Does not appear to be a vacuum tube. Merely a FET with a vacuum isolated gate.
Vacuum tubes emit electrons across the vacuum and steer them with space charges. This device appears to inject electrons from source silicon to drain silicon and controlled via charge in the gate channel silicon.

woodNfish
May 25, 2012 12:04 pm

“Steve in SC says: May 24, 2012 at 4:27 pm Vacuum Tubes have always been superior to transistors at RF.
Check any TV or Radio station transmitter.”
Part of the reason for this is power. Bipolar transistors have always been able to handle more power than the more common MOSFET devices which actually operate similar to a vacuum tube. You will almost always find bipolar output transistors in high power solid state designs. And solid state microwave devices have been around for years. Even so, manufacturers continue to increase the power range of both bipolar and MOSFET devices and developing new devices that can handle more power such as BiCMOS which combines the advantages of both technologies.
Also, the device you show a cross section of still looks like a solid state device to me with a couple of vacuum wells.

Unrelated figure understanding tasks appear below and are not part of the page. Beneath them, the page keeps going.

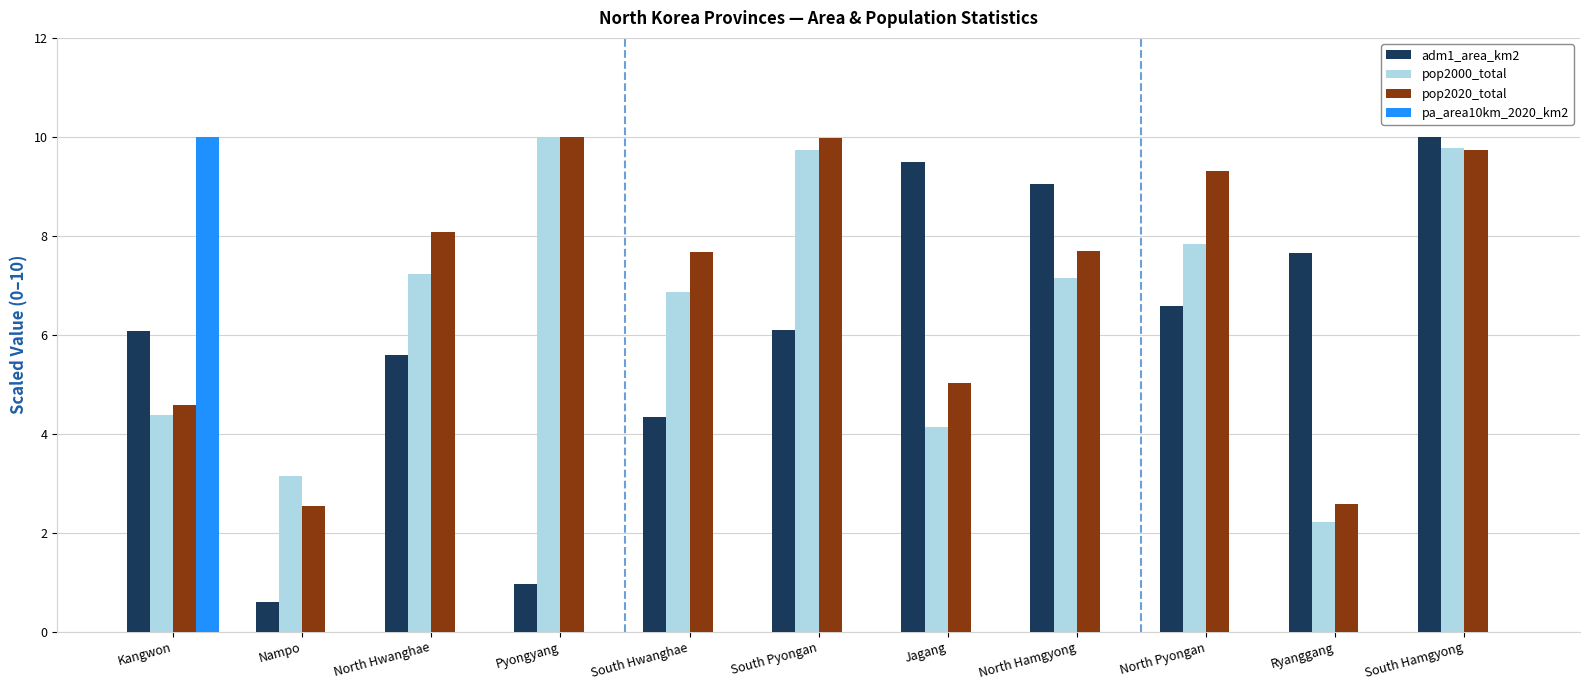

True or false: pop2000_total has a value of 3.0 at North Pyongan.

False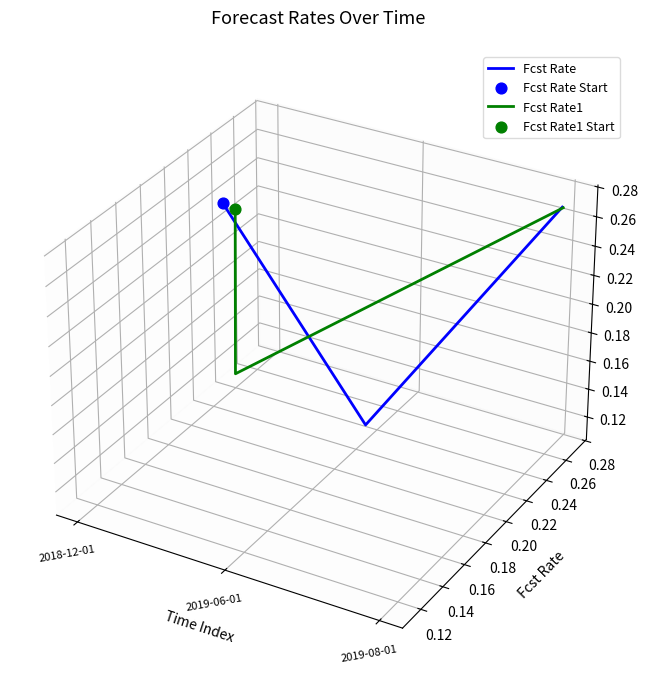

At which category is the sum across all series the highest?

2018-12-01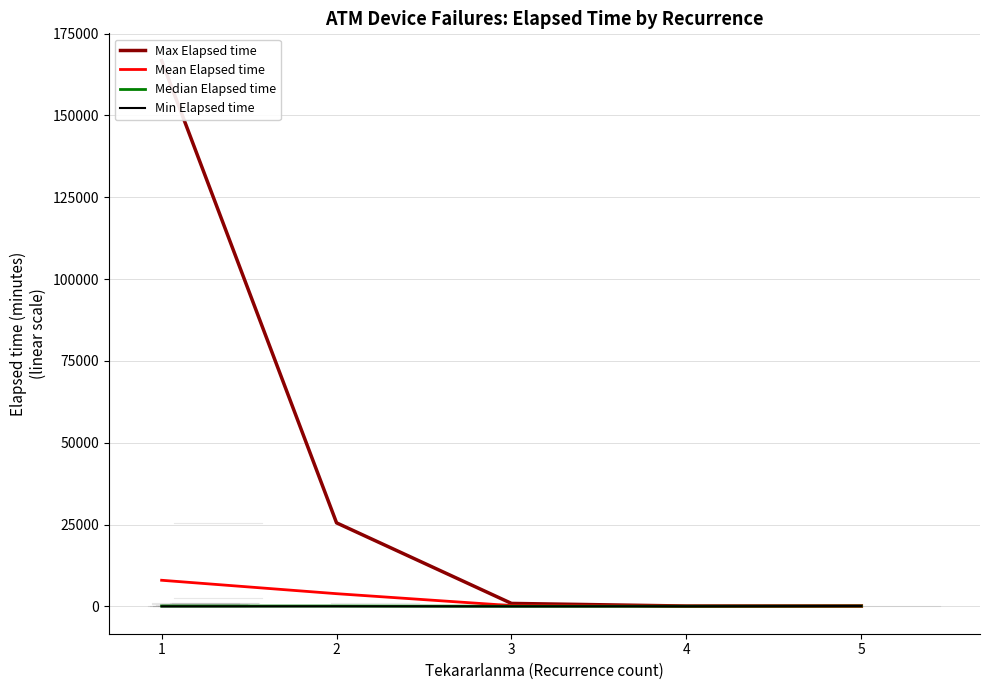

Rank the categories by Median Elapsed time value from highest to lowest.

5, 1, 2, 4, 3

Other than breakdown voltage, I don’t know why that might be any better than a P/N junction.

May 25, 2012 1:11 pm

Vacuum tubes. I remember Grandpa trying fix our TV in the early ’60’s. He pulled a few of the tubes out and let us go with him to Woolworths. They had a tester. You just plugged the questionable tube into the right socket to find out which one was bad. Replacements were on nearby shelves.
I also remember my brothers and I had an old phonograph in our room that had vacuum tubes. If we turned it a certain way and fiddled with one of the knobs, we could get WLW radio on it!

May 25, 2012 1:50 pm

In The high tech world, we use an expression to explain the workings of some gadget that we don’t fully understand. We say: Oh, It works by FM. (the M stands for magic.)
Seriously though. These frequencies are very high. This is a switching device. on and off, 1 and 0, data.